Masih ingatkah kamu dengan makanan tiwul? Anak-anak muda jaman sekarang mungkin banyak yang asing dengan makanan ini. Atau mereka malah tak pernah mendengarnya. Tiwul dibuat dari gaplek atau singkong yang dikeringkan. Kemudian digiling atau ditumbuk menjadi tepung. Tepung ini kemudian dikukus hingga matang menjadi tiwul.
Sewaktu saya masih kecil, tiwul menjadi menu jajanan sehari-hari. Tak cuma tiwul, ada juga gatot, gethuk, dan makanan lain yang diolah dari umbi-umbian. Bahkan di beberapa daerah, tiwul menjadi santapan utama.
Namun nasib tiwul sekarang terpinggirkan. Seiring dengan anggapan bahwa mengkonsumsi tiwul berarti dijerat kemiskinan. Makan tiwul berarti tak sejahtera. Anggapan ini muncul seiring dengan upaya pemerintah yang menyeragamkan makanan pokok masyarakt menjadi beras. Bahkan di Sekolah-sekolah diajarkan, lewat ”4 Sehat 5 Sempurna” bahwa makanan pokok adalah nasi. Lambat laut tiwul dan yang lain tergeser hanya jadi makanan penyanding, yang kemudian juga makin terpinggirkan.

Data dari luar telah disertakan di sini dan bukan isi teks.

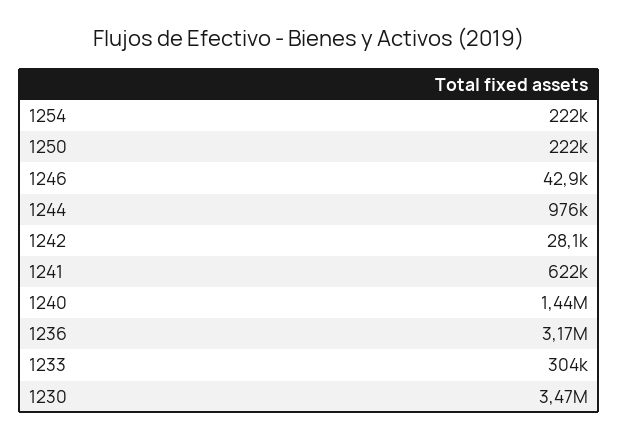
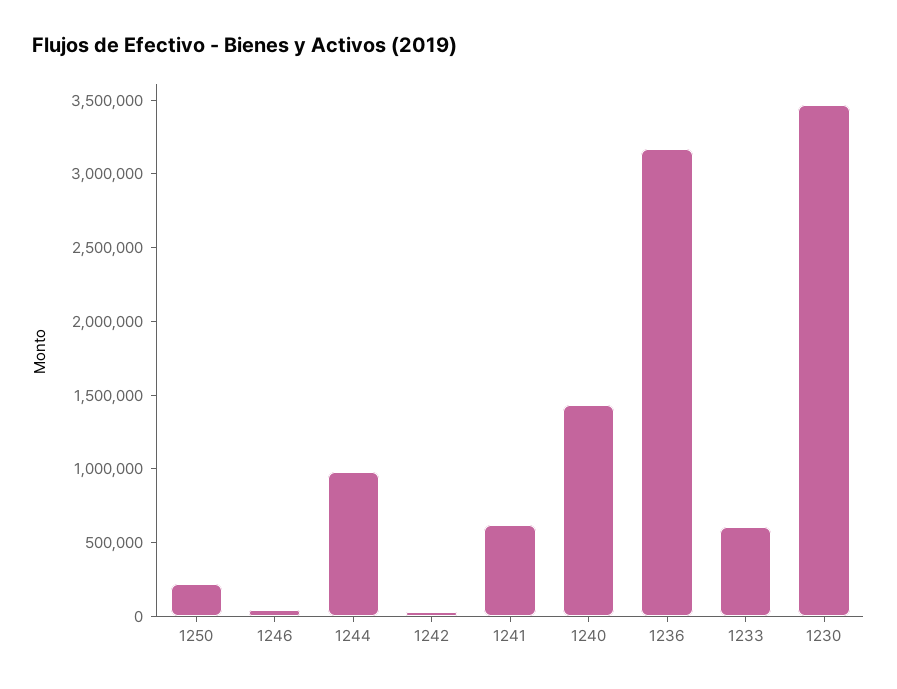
1254: 222000 -> none
1233: 304000 -> 600000

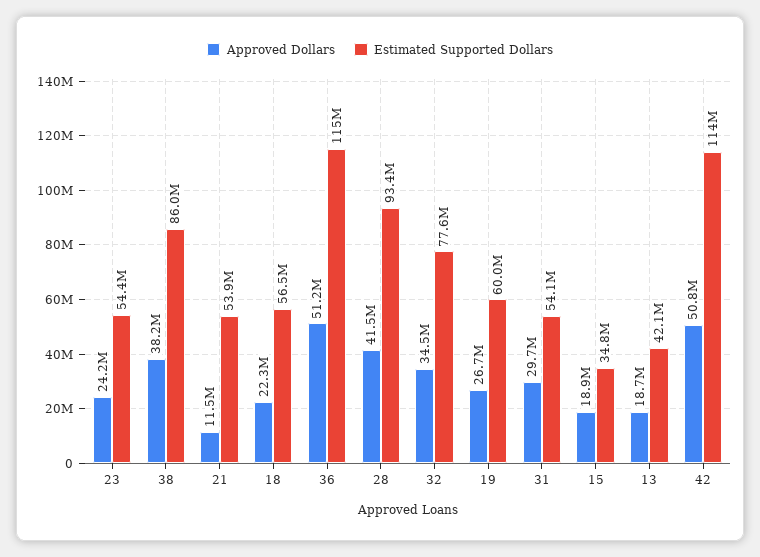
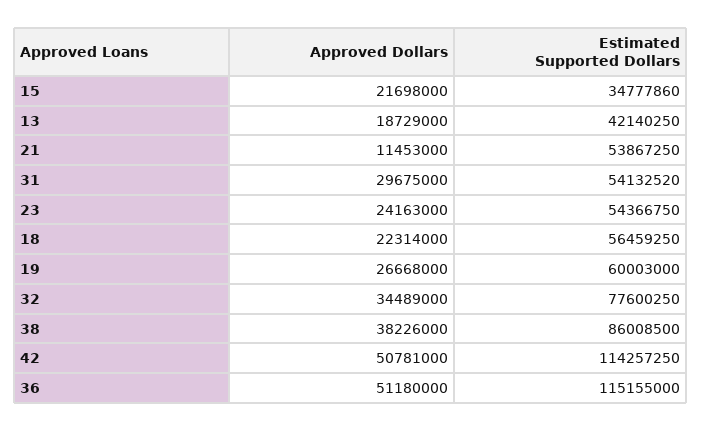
Approved Dollars, 28: 41500000 -> none
Estimated Supported Dollars, 28: 93400000 -> none
Approved Dollars, 15: 18900000 -> 21698000

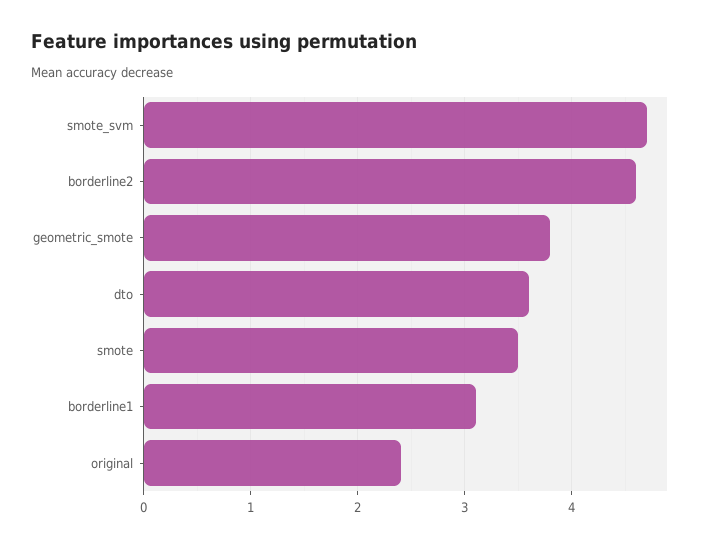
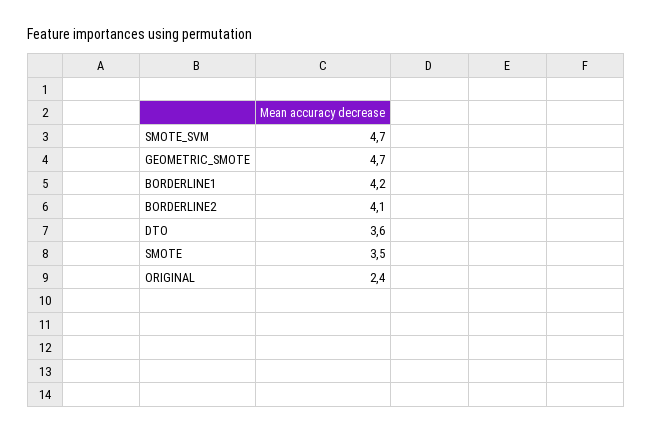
borderline2: 4.6 -> 4.1
geometric_smote: 3.8 -> 4.7
borderline1: 3.1 -> 4.2

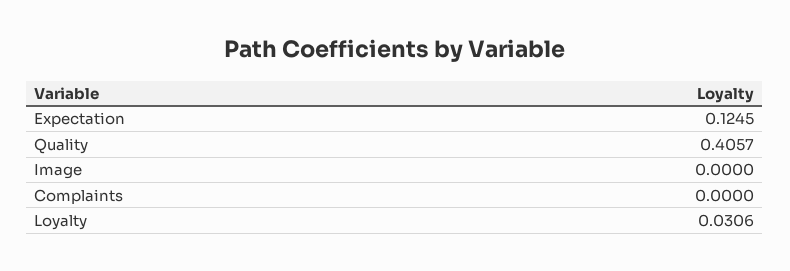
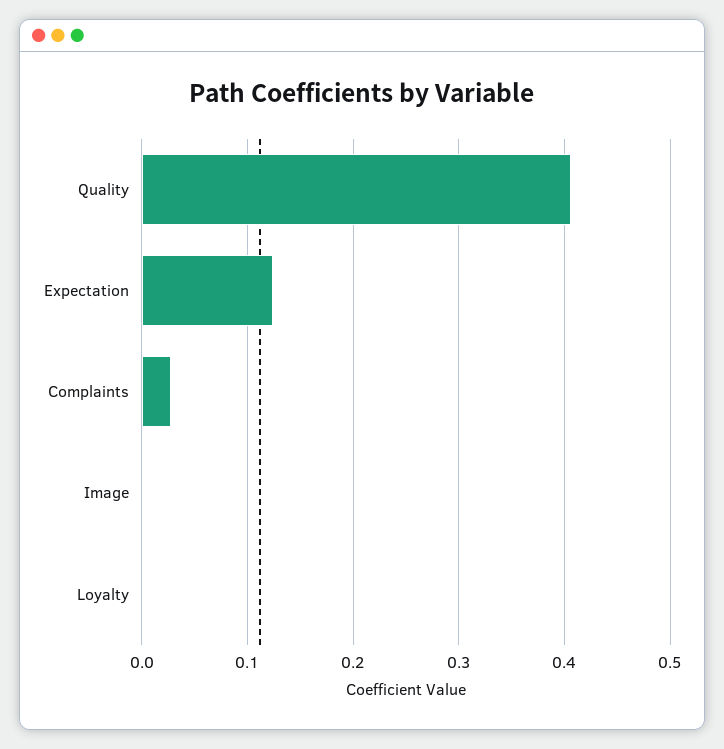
Complaints: 0 -> 0.03
Loyalty: 0.0306 -> 0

Kebijakan pemerintah yang mengedepankan beras menjadi satu-satunya makanan pokok dan meminggirkan sumber pangan lokal yang lain, juga turut menghilangkan sumber-sumber pangan lokal. Belum lagi guyuran makanan berbahan berbahan dasar gandum yang masuk hingga ke desa-desa, makin meminggirkan kedigdayaan pangan lokal.
Perlu upaya yang cukup keras untuk kembali memperkenalkan pangan lokal kita yang beranekaragam, sehingga tak melulu bergantung pada beras dan gandum.
Mari kita kenalkan pangan lokal kepada orang-orang di sekitar kita.